DALLAS — The Arlington Independent School District, Texas, needs $663 million to build new schools and upgrade existing facilities and transportation, according to a bond advisory committee.
Committee members urged AISD trustees to add two elementary schools, a $32 million fine arts center with a concert hall, a $46 million career and technical center, a $2.5 million agriculture center and a $25 million athletic complex with a natatorium and competition gymnasium.
The committee also called for converting two existing elementary schools into fine arts/dual language academies, adding two science labs and an art room to each elementary school, building six multipurpose activity centers at each high school, upgrading security and replacing buses and service vehicles.
Board members are scheduled to meet on Feb. 6 to decide whether to call a bond election in May or use its $468 million operating budget to pay for some of the capital improvement projects.
The district plans to issue $17.6 million of school building bonds the week of Feb. 3 in a negotiated deal led by Wells Fargo Securities.
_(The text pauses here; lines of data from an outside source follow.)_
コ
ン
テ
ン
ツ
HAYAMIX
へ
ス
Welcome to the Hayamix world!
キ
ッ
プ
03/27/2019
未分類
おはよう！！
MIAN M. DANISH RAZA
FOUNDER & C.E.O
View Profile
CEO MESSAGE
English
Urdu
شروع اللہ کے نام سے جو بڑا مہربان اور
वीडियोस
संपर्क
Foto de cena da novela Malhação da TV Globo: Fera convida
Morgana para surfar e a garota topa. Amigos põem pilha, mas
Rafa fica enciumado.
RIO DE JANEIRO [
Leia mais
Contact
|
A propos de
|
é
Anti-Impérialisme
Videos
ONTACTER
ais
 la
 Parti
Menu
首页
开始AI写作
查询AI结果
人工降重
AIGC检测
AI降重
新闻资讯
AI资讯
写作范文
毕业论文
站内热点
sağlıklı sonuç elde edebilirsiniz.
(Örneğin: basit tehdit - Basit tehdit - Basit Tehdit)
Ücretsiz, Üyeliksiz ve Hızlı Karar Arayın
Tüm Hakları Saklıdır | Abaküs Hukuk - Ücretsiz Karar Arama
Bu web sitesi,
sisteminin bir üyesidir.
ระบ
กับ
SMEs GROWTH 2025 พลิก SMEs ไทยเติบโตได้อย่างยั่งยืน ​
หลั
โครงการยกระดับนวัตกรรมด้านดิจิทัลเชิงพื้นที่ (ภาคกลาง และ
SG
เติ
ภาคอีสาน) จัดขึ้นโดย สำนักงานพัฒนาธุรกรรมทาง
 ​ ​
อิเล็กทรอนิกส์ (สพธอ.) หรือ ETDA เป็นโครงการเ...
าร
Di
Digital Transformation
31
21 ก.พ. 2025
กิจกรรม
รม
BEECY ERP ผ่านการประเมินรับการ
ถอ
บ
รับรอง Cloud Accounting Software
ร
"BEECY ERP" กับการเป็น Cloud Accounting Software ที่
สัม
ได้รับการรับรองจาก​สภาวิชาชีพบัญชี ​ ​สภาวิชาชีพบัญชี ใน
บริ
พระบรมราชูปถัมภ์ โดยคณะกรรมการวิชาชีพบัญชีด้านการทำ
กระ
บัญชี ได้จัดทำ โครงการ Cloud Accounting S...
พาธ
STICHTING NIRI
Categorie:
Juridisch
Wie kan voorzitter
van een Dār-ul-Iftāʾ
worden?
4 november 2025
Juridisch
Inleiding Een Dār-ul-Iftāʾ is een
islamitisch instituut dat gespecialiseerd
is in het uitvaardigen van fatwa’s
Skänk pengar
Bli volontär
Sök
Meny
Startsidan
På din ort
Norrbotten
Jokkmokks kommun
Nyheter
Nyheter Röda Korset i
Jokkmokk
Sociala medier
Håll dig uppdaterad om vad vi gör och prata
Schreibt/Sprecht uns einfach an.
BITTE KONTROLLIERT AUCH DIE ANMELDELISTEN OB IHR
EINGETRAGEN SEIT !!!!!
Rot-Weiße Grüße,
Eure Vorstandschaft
The bonds carry the Texas Permanent School Fund's triple-A rating, with underlying ratings of AA from Standard & Poor's, and Aa1 from Moody's Investors Service. Fitch Ratings does not rate the bonds.
After this deal, Arlington ISD will have $462.8 million of debt outstanding, according to Moody's.
The population of the district in the Mid-Cities region of the Dallas-Fort Worth Metroplex grew 57.4% between the 1980 and 1990. Another increase of 24% occurred between the 1990 and 2000 census years and an increase of 15% between 2000 and 2010 brought the population to 380,000.
School officials report that there is some retail development occurring near the Dallas Cowboys football stadium and along the Interstate 20 corridor on the city's south side that could add value to the base in the future. The stadium itself, valued around $1.1 billion, is city of Arlington property and therefore is not subject to taxation.